Massaad, Barbara Abdeni. Forever Beirut: Recipes and Stories from the Heart of Lebanon. Interlink. ISBN 9781623718534.
This gorgeous ode to Lebanon provides a glimpse of the country and its famous cuisine. It was created in part to preserve Lebanon’s culinary heritage, and thus offers 100 classic recipes, delivered with history, personal narratives, and lavish photography. Cookbook readers, armchair travelers, food historians, and home chefs will delight. Try the moghrabiyeh.
Pons, Andrea. Mamacita: Recipes Celebrating Life as a Mexican Immigrant in America. Princeton Architectural. ISBN 9781648961717.
In this deeply personal and reflective offering, Pons shares three generations of her family’s recipes, creating a collection of essential dishes from Mexico. Appetizing traditional dishes, simplified for busy home cooks, are paired with Pons’s immigration story in this unique and resonant offering. The book is designed with both cooking and reading in mind, and each easy-to-follow recipe is accompanied by a preface that provides context and hints. Try the molletes.
Schmitt, Sally. Six California Kitchens: A Collection of Recipes, Stories, and Cooking Lessons from a Pioneer of California Cuisine. Chronicle. ISBN 9781797208824.
Schmitt, cofounder of the original French Laundry and a pioneer of California cooking, penned this exquisite debut cookbook in her 90th year (she died in March). It is a book of rigor and delight, filled with stories, photos, and recipes drawn from every place she has cooked. The offerings are eclectic and somehow electric too, from cheese drop-biscuits to cauliflower soufflé with browned butter. Make Schmitt’s peach chutney.

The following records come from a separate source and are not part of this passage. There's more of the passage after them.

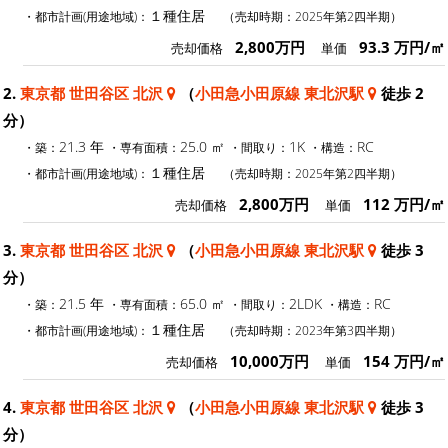
１種住居
・都市計画(用途地域)：
（売却時期：2025年第2四半期）
2,800万円
93.3 万円/㎡
売却価格
単価
2.
東京都 世田谷区 北沢
（
小田急小田原線 東北沢駅
徒歩 2
分）
21.3 年
25.0 ㎡
1K
RC
・築：
・専有面積：
・間取り：
・構造：
１種住居
・都市計画(用途地域)：
（売却時期：2025年第2四半期）
2,800万円
112 万円/㎡
売却価格
単価
3.
東京都 世田谷区 北沢
（
小田急小田原線 東北沢駅
徒歩 3
分）
21.5 年
65.0 ㎡
2LDK
RC
・築：
・専有面積：
・間取り：
・構造：
１種住居
・都市計画(用途地域)：
（売却時期：2023年第3四半期）
10,000万円
154 万円/㎡
売却価格
単価
4.
東京都 世田谷区 北沢
（
小田急小田原線 東北沢駅
徒歩 3
分）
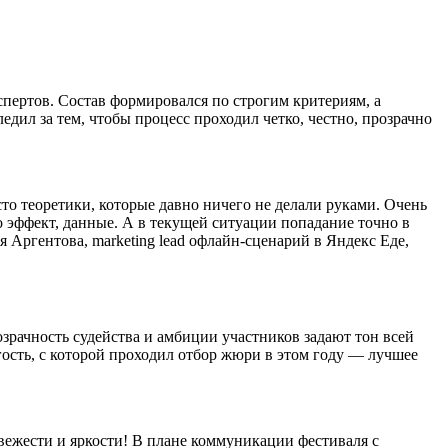
пертов. Состав формировался по строгим критериям, а
ил за тем, чтобы процесс проходил четко, честно, прозрачно
то теоретики, которые давно ничего не делали руками. Очень
 эффект, данные. А в текущей ситуации попадание точно в
я Аргентова, marketing lead офлайн-сценарий в Яндекс Еде,
розрачность судейства и амбиции участников задают тон всей
огость, с которой проходил отбор жюри в этом году — лучшее
вежести и яркости! В плане коммуникации фестиваля с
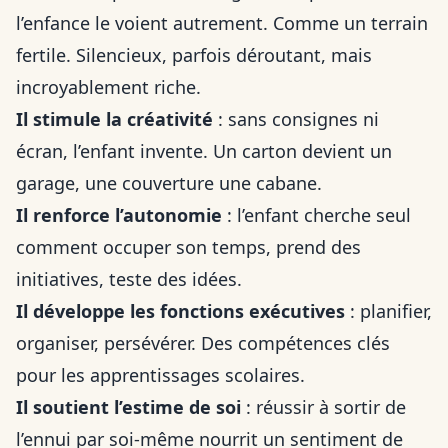
l’enfance le voient autrement. Comme un terrain
fertile. Silencieux, parfois déroutant, mais
incroyablement riche.
Il stimule la créativité
: sans consignes ni
écran, l’enfant invente. Un carton devient un
garage, une couverture une cabane.
Il renforce l’autonomie
: l’enfant cherche seul
comment occuper son temps, prend des
initiatives, teste des idées.
Il développe les fonctions exécutives
: planifier,
organiser, persévérer. Des compétences clés
pour les apprentissages scolaires.
Il soutient l’estime de soi
: réussir à sortir de
l’ennui par soi-même nourrit un sentiment de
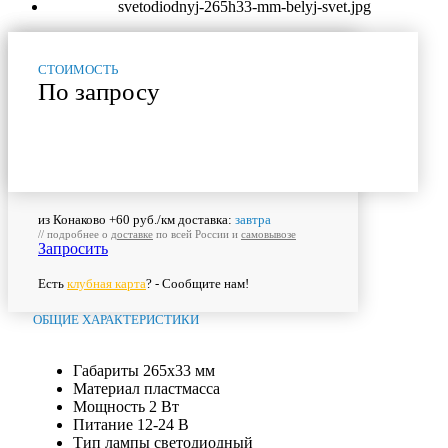
СТОИМОСТЬ
По запросу
из Конаково +60 руб./км доставка:
завтра
// подробнее о
доставке
по всей России и
самовывозе
Запросить
Есть
клубная карта
? - Сообщите нам!
ОБЩИЕ ХАРАКТЕРИСТИКИ
Габариты
265х33 мм
Материал
пластмасса
Мощность
2 Вт
Питание
12-24 В
Тип лампы
светодиодный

Serpico, Peter. Learning Korean: Recipes from Home Cooking. Norton. ISBN 9781324003229.
Join a James Beard Award–winning chef on his journey to discover his heritage through food, with dishes that reflect the traditions of Korean cooking but also provide unique interpretations and support home cooks with simpler preparations. Serpico delivers this food as he feels it should be eaten: from the heart of a kitchen, made with love. His own kitchen is a place readers will want to visit again and again. Sample the whole BBQ chicken with glaze.
Voloshayna, Anna. Budmo!: Recipes from a Ukrainian Kitchen. Rizzoli. ISBN 9780847872565.
This informative and delicious glimpse into the culinary history and culture of Ukraine offers warm rustic recipes and beautiful photography. Cooks will delight in reading Voloshayna’s childhood memories and learning more about Slavic foodways. The cookbook delivers a glimpse into the kitchens of this wartorn land, offering, as all good meals do, a touchstone for connection. Try Voloshayna’s recipe for buckwheat soup with wild mushrooms.